Sustainable, Digital Innovations for Design & Manufacturing - the new Public-Private Orientation


The embedding of 'sustainability'-requirements into both products and processes is increasingly moving upstream in the value chain of innovations, demanding an ever earlier adoption of design-driven approaches that guide the discovery, R&D and manufacturing of materials and their complex devices through a combination of specifications derived from assessments that go beyond a single life cycle. This keynote will describe the background of the underlying drivers and developments that led to the growing importance of sustainability and resilience in both the public and the private sector, and their often collaborative implementation approaches.
With initiatives, such as the 'Safe and Sustainable by Design'-approach of the European Commission[1], the 'Safe(r) Innovation Approach' of the OECD[2], and the 'Safe by Design'-concept developed under European Committee for Standardization (CEN)[3], the regulators and standardisation bodies are now devising indicators and decision support systems to be followed in research projects pertaining to the implementation of overarching strategic goals, such as the Circular Economy Action Plan[4], and the Chemicals Strategy for Sustainability[5].
A reliable and resilient large-scale implementation of such design-driven product- and process-innovations in public and private research, however, is first and foremost dependent on the availability of digitalised knowledge (both data- and model-based) about their R&D object(ive)s.
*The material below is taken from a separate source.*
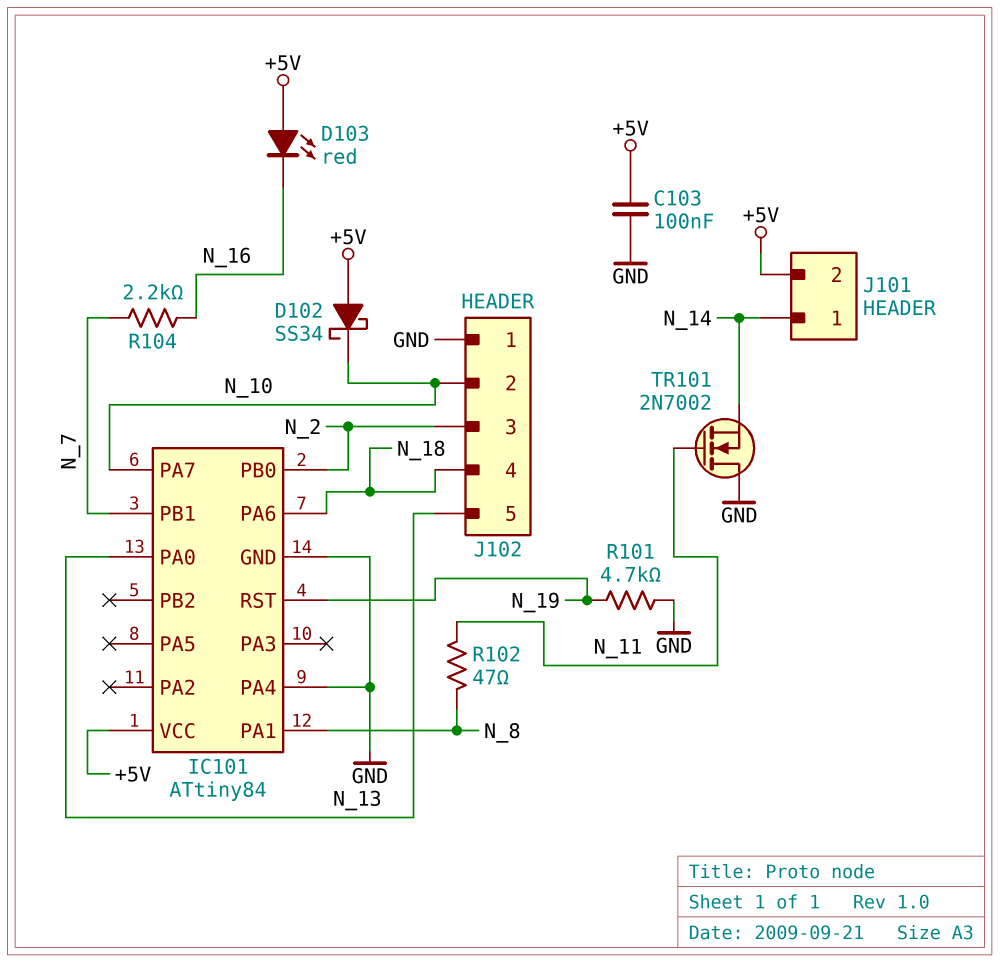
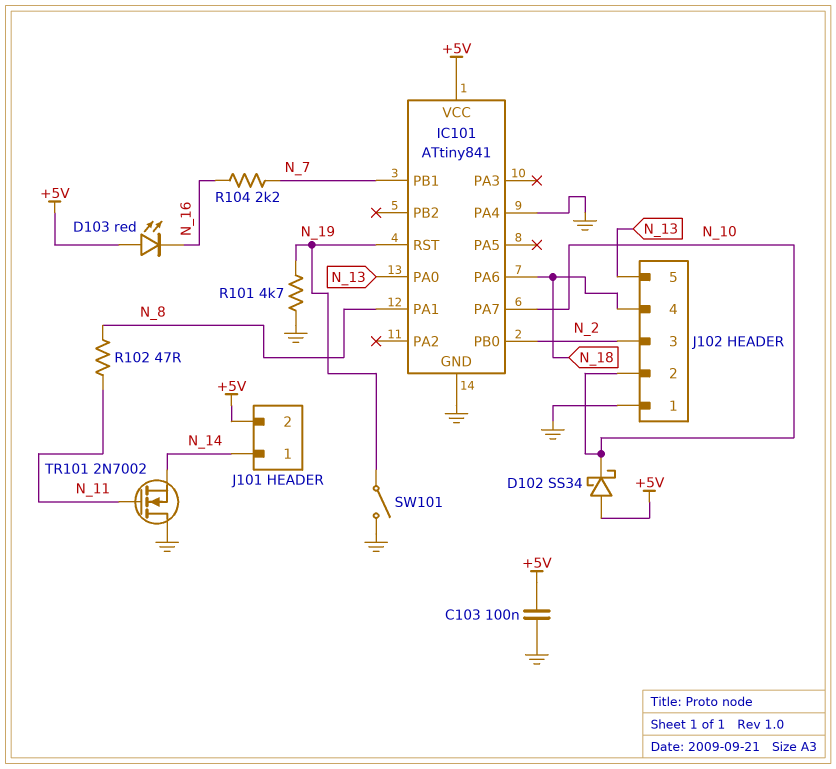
IC101: ATtiny84 -> ATtiny841
SW101: none -> switch (GND, N_19)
The pairing of sustainable innovation- and manufacturing-approaches with those pushing the digital agenda, as is done in the European Commission's 'Twin Transition'[6], therefore aims to combine important technical innovation fields, such as robotics, artificial intelligence, and digital process twinning with overarching environmental policies, such as the Strategy for Plastics in a Circular Economy[7], or the Waste Electrical and Electronic Equipment (WEEE) Directive[8], into an eco-innovation plan for Europe's Industry 4.0.
The NanoFabNet[9], a new stakeholder-initiated network for sustainable high-tech innovation, has conducted a grass-roots research exercise of the scientific developments in the fields of 'nanofabrication' and 'sustainability', in order to delineate the two disciplines and their research activities, and to ultimately find and define areas of overlap. This keynote presentation will describe the findings of this investigation and invite and enable experts working in the fields to initiate barrier-free interdisciplinary collaborations in this novel and future-focussed public-private orientation of sustainable design and manufacturing.

Steffi Friedrichs


Dr Steffi Friedrichs has been a leading expert, policy advisor and business representative for emerging technological innovation for nearly 25 years. She is currently the Founder and Director of AcumenIST, an internationally active consultancy that drives the advancement of science- and technology-based innovations through proactive initiatives in the public and private sector. Before joining AcumenIST, Steffi worked for the OECD, where she developed its definition, indicators and impact assessment of biotechnology and nanotechnology, and led two international workshops on genome editing. Steffi has a strong track record in the establishment, development and representation of technology-based companies; she was the Founder and General Director of the Nanotechnology Industry Association (NIA) group, Co-Founder and Member of the Board of Directors of the Chicago Micro- & Nanotechnology Community (CMNC), Director of the Master's Program in Micro- and Nanotechnology at the University of Cambridge, and Lecturer in Inorganic Chemistry and Solid State Chemistry at the University of Oxford.